Write out the entire listing below exactly as it appears, minus any pictures.

━━━ Records for this exercise ━━━

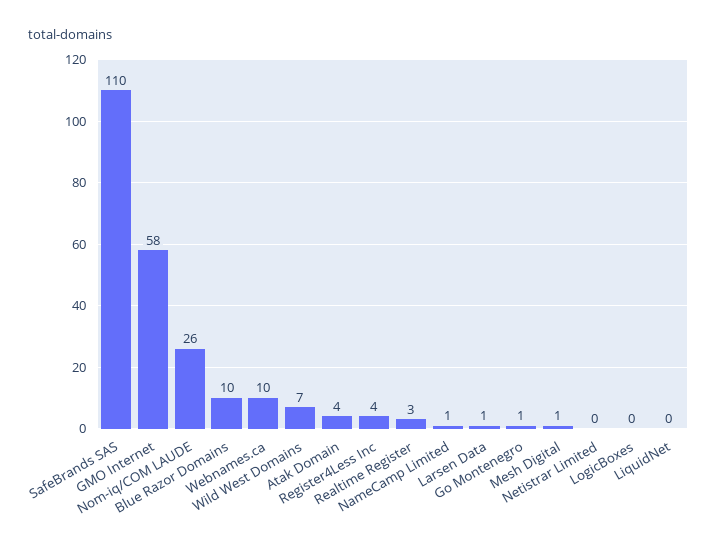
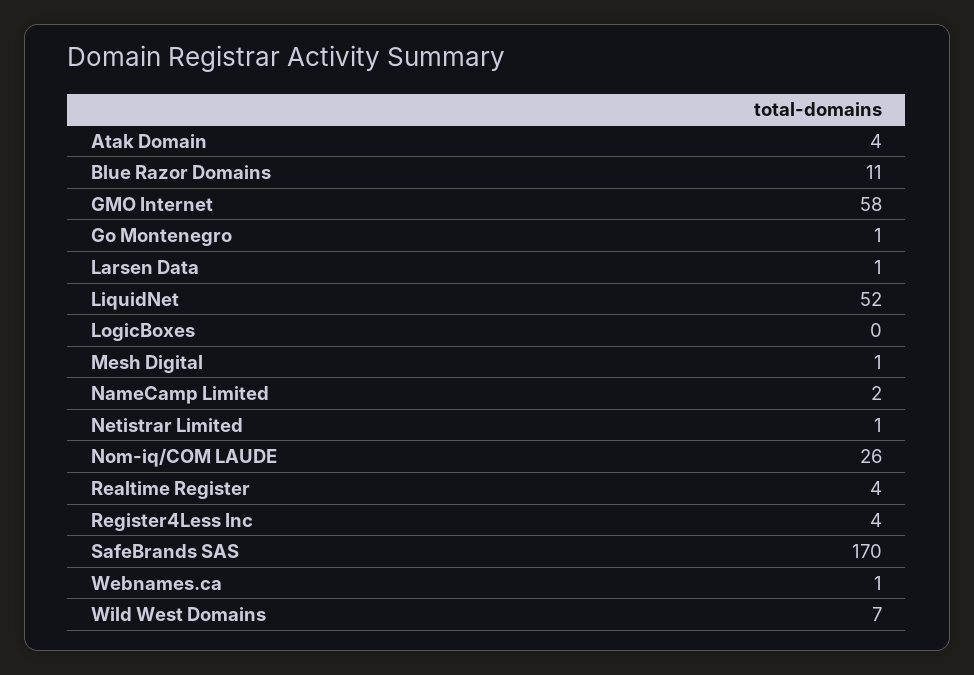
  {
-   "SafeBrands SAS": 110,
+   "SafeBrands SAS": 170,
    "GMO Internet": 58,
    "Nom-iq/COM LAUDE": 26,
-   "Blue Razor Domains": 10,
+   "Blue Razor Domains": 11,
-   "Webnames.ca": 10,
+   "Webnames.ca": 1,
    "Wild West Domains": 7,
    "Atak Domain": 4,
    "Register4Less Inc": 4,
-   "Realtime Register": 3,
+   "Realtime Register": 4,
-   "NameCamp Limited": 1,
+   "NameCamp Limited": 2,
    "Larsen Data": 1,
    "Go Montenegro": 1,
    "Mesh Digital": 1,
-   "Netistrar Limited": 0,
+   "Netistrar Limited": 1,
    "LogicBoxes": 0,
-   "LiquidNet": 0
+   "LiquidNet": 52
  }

━━━

● Solution to the exercise
  {
-   "SafeBrands SAS": 110,
+   "SafeBrands SAS": 170,
    "GMO Internet": 58,
    "Nom-iq/COM LAUDE": 26,
-   "Blue Razor Domains": 10,
+   "Blue Razor Domains": 11,
-   "Webnames.ca": 10,
+   "Webnames.ca": 1,
    "Wild West Domains": 7,
    "Atak Domain": 4,
    "Register4Less Inc": 4,
-   "Realtime Register": 3,
+   "Realtime Register": 4,
-   "NameCamp Limited": 1,
+   "NameCamp Limited": 2,
    "Larsen Data": 1,
    "Go Montenegro": 1,
    "Mesh Digital": 1,
-   "Netistrar Limited": 0,
+   "Netistrar Limited": 1,
    "LogicBoxes": 0,
-   "LiquidNet": 0
+   "LiquidNet": 52
  }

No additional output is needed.